Now I am not suggesting that we punch holes in our stabilizer or create huge gaps between the stabilizer and elevator in order to allow the air to get by. That stabilizer is there to do just what it is called--to stabilize the flight of the airplane. And we need to fit the gap between the elevator and stabilizer as closely as possible or even to seal the hingeline with tape to make the elevator as efficient as possible. In some ways we actually want the stabilizer and elevator to act just like a flyswatter without the holes! The purpose of this whole article is to help us understand what is happening here.

Let's take that flyswatter with the holes plugged up and try something else. I want you to hold it out the window of your car as you go driving down the highway at 50 miles an hour.  First, hold it as close to the "swatter" area as possible with the flat area to the "wind." You can now see and feel the effect of a short tail moment on your airplane. Now hold that same fly swatter by the very end of the handle and stick it out the window the same way. Suddenly it is hard to hold, isn't it? You can now see the advantage that "leverage" has on the fly swatter.

The stabilizer works because it is primarily a fly swatter. It is not a lifting body as much as it works to act like fins on a dart (although, in actual practice, for stability sake, we put the center of gravity ahead of the center of lift and then balance the plane by adding a slight down force to the stabilizer. Flaps down for lift, elevator up for stability.) If we wanted the airplane to be able to move as quickly as possible, then we should shorten the tail moment and decrease the stabilizer area--you know, that flat part that doesn't move. But if we did this, we would end up darting around like a combat plane. In CL stunt we want stability with our models as well as the ability to turn a quick corner. Stability comes with longer tail moments and larger stabilizer/elevator combinations. Quickness comes with shorter tail moments and smaller "flat" areas (the part that doesn't move). But each comes with its own compromise. Less "fly swatter" might help in increasing the turn, but it is the total area of the stabilizer and elevator that is needed (and used) for stability.

Even the wing can act like a flyswatter at times.  The hardest corners to turn are the bottom corners of the squares and the triangles and the hourglass.  With any corner that you turn, you have the flying moments and the thrust of the engine working together to turn the plane and send it off in another direction, and you have inertia trying to keep the airplane moving in the direction in which it was traveling in the first place.  But in those bottom corners, we have both inertia and gravity combining to keep pulling the plane down, even though the flying forces have turned it and the enginen thrust is trying to move it in another direction.  But once we have the airplane turned, we have the biggest flyswatter of all--we have got the wing reacting against the crush of the air, holding it back while the new forces take over.

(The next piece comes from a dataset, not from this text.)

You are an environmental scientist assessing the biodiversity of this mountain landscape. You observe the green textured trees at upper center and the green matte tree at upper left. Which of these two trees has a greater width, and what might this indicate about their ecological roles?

So a certain amount of tail area is needed--not only to turn the plane, but to stop the turn. And a certain amount of wing area is needed--not only to provide "lift", but to counter the forces of inertia and gravity in a turn. This is why many designers will refer to the "numbers" that are being used in their design. The tail moment is computed as a percentage of wing span or area. The tail area is designed as a percentage of wing area. Nothing, however, is perfect. Everything is a compromise. And if you look at a number of designs you will see that one designer may prefer a certain "something" over something else. But compare the numbers and you will find that all well thought out modern designs are in pretty much the same ball park. Deviate from it too much and you will lose stability, or you will lose turn.

Remember the "flyswatter effect" when you design your airplane. It is both your enemy (in the turn) and your friend (countering the effect of inertia). Although they may hurt the rate of turn, longer tail moments and larger tail areas help the stability of the airplane, and smoothness in the pattern does count.